Job — Provide only the number of lines in the listing that contain the word "FieldHelpers".

####################

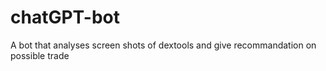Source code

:# chatGPT-bot
A bot that analyses screen shots of dextools and give recommandation on possible trade
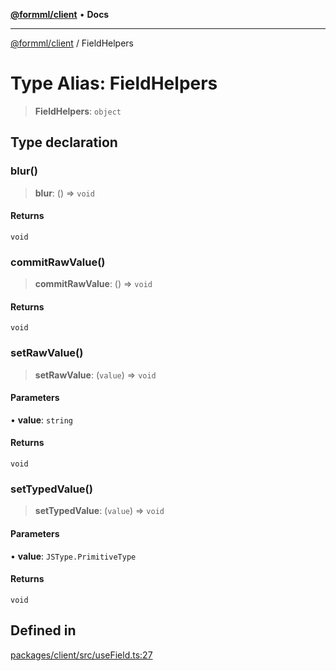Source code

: [**@formml/client**](../README.md) • **Docs**

---

[@formml/client](../globals.md) / FieldHelpers

# Type Alias: FieldHelpers

> **FieldHelpers**: `object`

## Type declaration

### blur()

> **blur**: () => `void`

#### Returns

`void`

### commitRawValue()

> **commitRawValue**: () => `void`

#### Returns

`void`

### setRawValue()

> **setRawValue**: (`value`) => `void`

#### Parameters

• **value**: `string`

#### Returns

`void`

### setTypedValue()

> **setTypedValue**: (`value`) => `void`

#### Parameters

• **value**: `JSType.PrimitiveType`

#### Returns

`void`

## Defined in

[packages/client/src/useField.ts:27](https://github.com/formml/formml/blob/6aacaa756f672e3d18c3bdf35091d08edefd594c/packages/client/src/useField.ts#L27)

####################

Result of the exercise — 3